Christmas-cancelling supermarket group Sainsbury’s were in trouble again last week, as protesters closed much of their distribution network. Over a hundred people from across Britain struck five major distribution centres in the early hours of Thursday morning, shutting down 70% of their total capacity.

The troubled corporate giant was targeted over its continued use of overseas dairy farmers who don’t adhere to Britain’s anti-GM feed policy. A co-ordinated effort saw activists descend on Essex, Liverpool, Birmingham, Bristol and Sheffield. Using steel arm guards to prevent police from removing them from the scene, some demonstrators placed ‘tripods’ in front of main gates to stop trucks from going through, and locked other gates. The groups demanded an end to GM dairy in Britain and a fairer deal for local farmers, who are barred from using GM by UK legislation.

Police arrested twenty demonstrators, eight from the demonstration at Walthamstowe. Polly, from Colchester Peace Campaign said: “We cost Sainsbury’s a lot of money and the strategic timing meant quite a small group of people could have a big impact. The places where tripods were used were the most successful, as they made people harder to arrest.”

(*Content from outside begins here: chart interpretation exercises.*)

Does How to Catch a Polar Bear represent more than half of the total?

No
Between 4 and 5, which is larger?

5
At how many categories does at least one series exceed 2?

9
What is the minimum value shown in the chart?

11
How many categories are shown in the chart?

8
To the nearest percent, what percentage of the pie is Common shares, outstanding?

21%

UK farmers are currently paid less for their milk than it costs them to produce it. In recent years this has led to a wholesale collapse of the industry – in East Anglia, 90% of cattle farms have closed since the 1980s.

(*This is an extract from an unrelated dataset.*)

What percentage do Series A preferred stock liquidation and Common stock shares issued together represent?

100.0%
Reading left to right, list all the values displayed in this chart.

This accompanied an increased use of international farming conglomerates, who can’t be monitored over their use of GM crops, their treatment of the animals or employment rights.
According to Greenpeace, this also means Sainsbury’s aren’t definitely GM free in any basic product except poultry and eggs.

Sainsbury’s, who won the Organic Supermarket of the year award for 2004, issued a statement. They said that “the food standards agency has categorically stated there is no evidence that milk from animals fed on GM crops contains any GM materials.”

Freedom notes that this is because no tests have as yet been carried out.

In other Sainsbury’s news …

Bonus-magnet Sir Peter Davis has been fired from his job as Chairman of Sainsbury’s following his disastrous stint running the company into the ground.

Davis sold Homebase, which was then sold on at vast profit a few months later, reorganised distribution so poorly the company has now re-implemented its old system, and ordered a pricey relocation of the company headquarters to swish new offices. He then cut the 100 staff Christmas bonus while taking a £2.4 million bonus for himself (Freedom, 29th May), and was finally ousted by investors worried about his poor sales figures.

In a neat twist to the tale, he is still in line for a £500,000 golden parachute, which should take the sting out of his dismissal.